To develop, demonstrate and evaluate an automated deep learning method for multiple cardiovascular structure segmentation.


Segmentation of cardiovascular images is resource-intensive. We design an automated deep learning method for the segmentation of multiple structures from Coronary Computed Tomography Angiography (CCTA) images.

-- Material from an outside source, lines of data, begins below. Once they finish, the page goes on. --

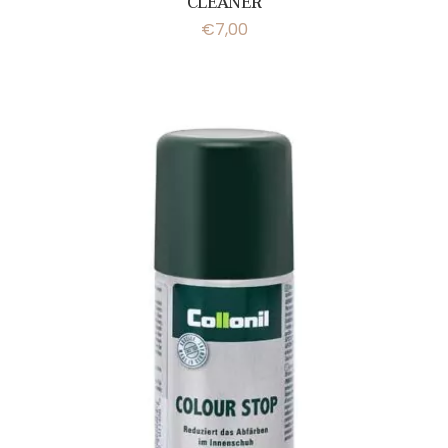
CLEANER
€
7,00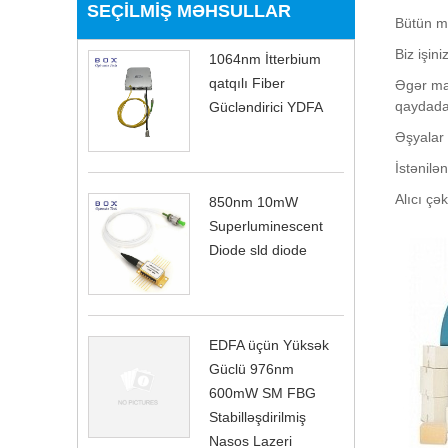
SEÇILMIŞ MƏHSULLAR
Bütün mə
Biz işin
1064nm İtterbium
qatqılı Fiber
Əgər mağ
qaydada 
Gücləndirici YDFA
Əşyalar 
İstənilə
Alıcı çə
850nm 10mW
Superluminescent
Diode sld diode
EDFA üçün Yüksək
Güclü 976nm
600mW SM FBG
Stabilləşdirilmiş
Nasos Lazeri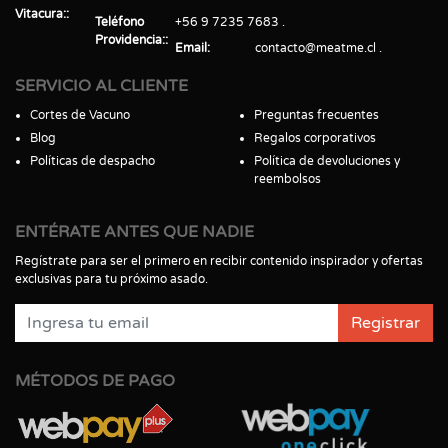
Vitacura:
Teléfono
+56 9 7235 7683
Providencia:
Email
contacto@meatme.cl
SERVICIO AL CLIENTE
Cortes de Vacuno
Preguntas frecuentes
Blog
Regalos corporativos
Políticas de despacho
Política de devoluciones y
reembolsos
ENTÉRATE ANTES QUE NADIE
Regístrate para ser el primero en recibir contenido inspirador y ofertas
exclusivas para tu próximo asado.
Registrar
MÉTODOS DE PAGO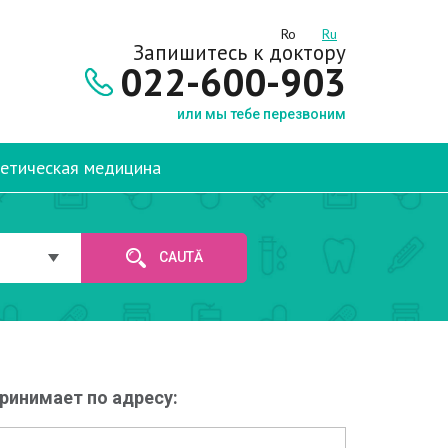
Ro
Ru
Запишитесь к доктору
022-600-903
или мы тебе перезвоним
етическая медицина
CAUTĂ
ринимает по адресу: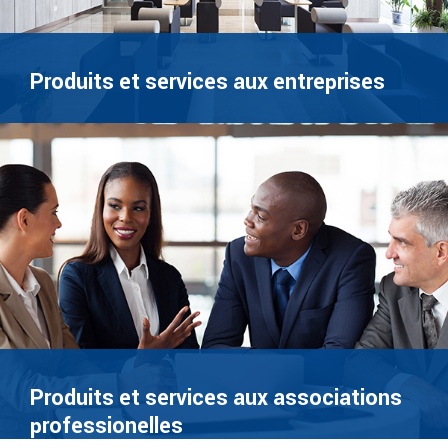
Produits et services aux entreprises
Produits et services aux associations
professionelles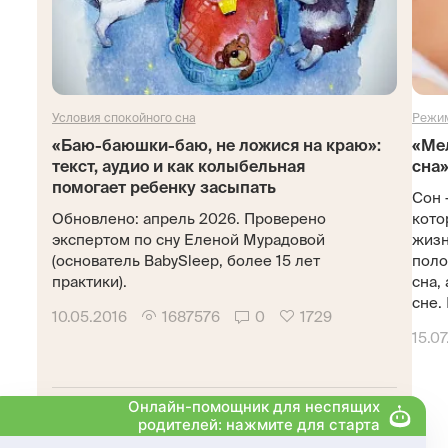
Условия спокойного сна
Режим
«Баю-баюшки-баю, не ложися на краю»:
«Ме
текст, аудио и как колыбельная
сна»
помогает ребенку засыпать
Сон 
Обновлено: апрель 2026. Проверено
кото
экспертом по сну Еленой Мурадовой
жизн
(основатель BabySleep, более 15 лет
поло
практики).
сна,
сне. 
10.05.2016
1687576
0
1729
15.07
Подписывайтесь!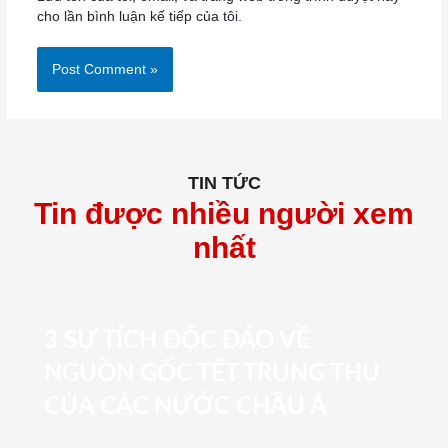
cho lần bình luận kế tiếp của tôi.
TIN TỨC
Tin được nhiều người xem
nhất
3 SỰ TÍCH ĐỘC ĐÁO VỀ
NGUỒN GỐC TẾT TRUNG THU
CỦA CÁC NƯỚC CHÂU Á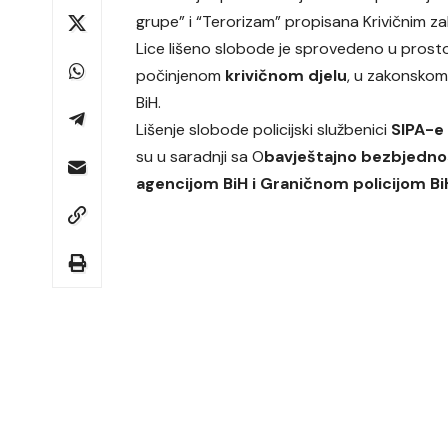
grupe” i “Terorizam” propisana Krivičnim z
Lice lišeno slobode je sprovedeno u prosto
počinjenom
krivičnom djelu
, u zakonskom
BiH.
Lišenje slobode policijski službenici
SIPA-e
su u saradnji sa O
bavještajno bezbjedn
agencijom BiH i Graničnom policijom Bi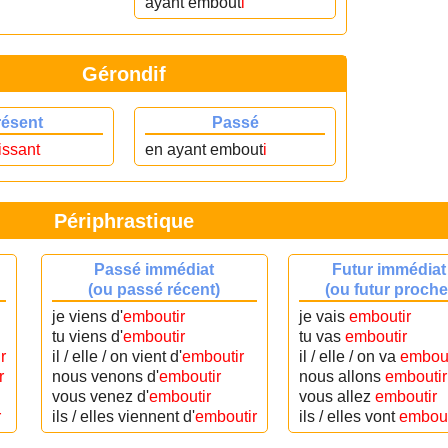
ayant embout
i
Gérondif
résent
Passé
issant
en ayant embout
i
Périphrastique
Passé immédiat
Futur immédiat
(ou passé récent)
(ou futur proche
je viens d'
emboutir
je vais
emboutir
tu viens d'
emboutir
tu vas
emboutir
r
il / elle / on vient d'
emboutir
il / elle / on va
embout
r
nous venons d'
emboutir
nous allons
emboutir
vous venez d'
emboutir
vous allez
emboutir
r
ils / elles viennent d'
emboutir
ils / elles vont
embout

Images from a multicenter registry of patients that underwent clinically-indicated CCTA were used. The proximal ascending and descending aorta (PAA, DA), superior and inferior vena cavae (SVC, IVC), pulmonary artery (PA), coronary sinus (CS), right ventricular wall (RVW) and left atrial wall (LAW) were annotated as ground truth. The U-net-derived deep learning model was trained, validated and tested in a 70


10 split.


The dataset comprised 206 patients, with 5.130 billion pixels. Mean age was 59.9 ± 9.4 yrs., and was 42.7% female. An overall median Dice score of 0.820 (0.782, 0.843) was achieved. Median Dice scores for PAA, DA, SVC, IVC, PA, CS, RVW and LAW were 0.969 (0.979, 0.988), 0.953 (0.955, 0.983), 0.937 (0.934, 0.965), 0.903 (0.897, 0.948), 0.775 (0.724, 0.925), 0.720 (0.642, 0.809), 0.685 (0.631, 0.761) and 0.625 (0.596, 0.749) respectively. Apart from the CS, there were no significant differences in performance between sexes or age groups.


An automated deep learning model demonstrated segmentation of multiple cardiovascular structures from CCTA images with reasonable overall accuracy when evaluated on a pixel level.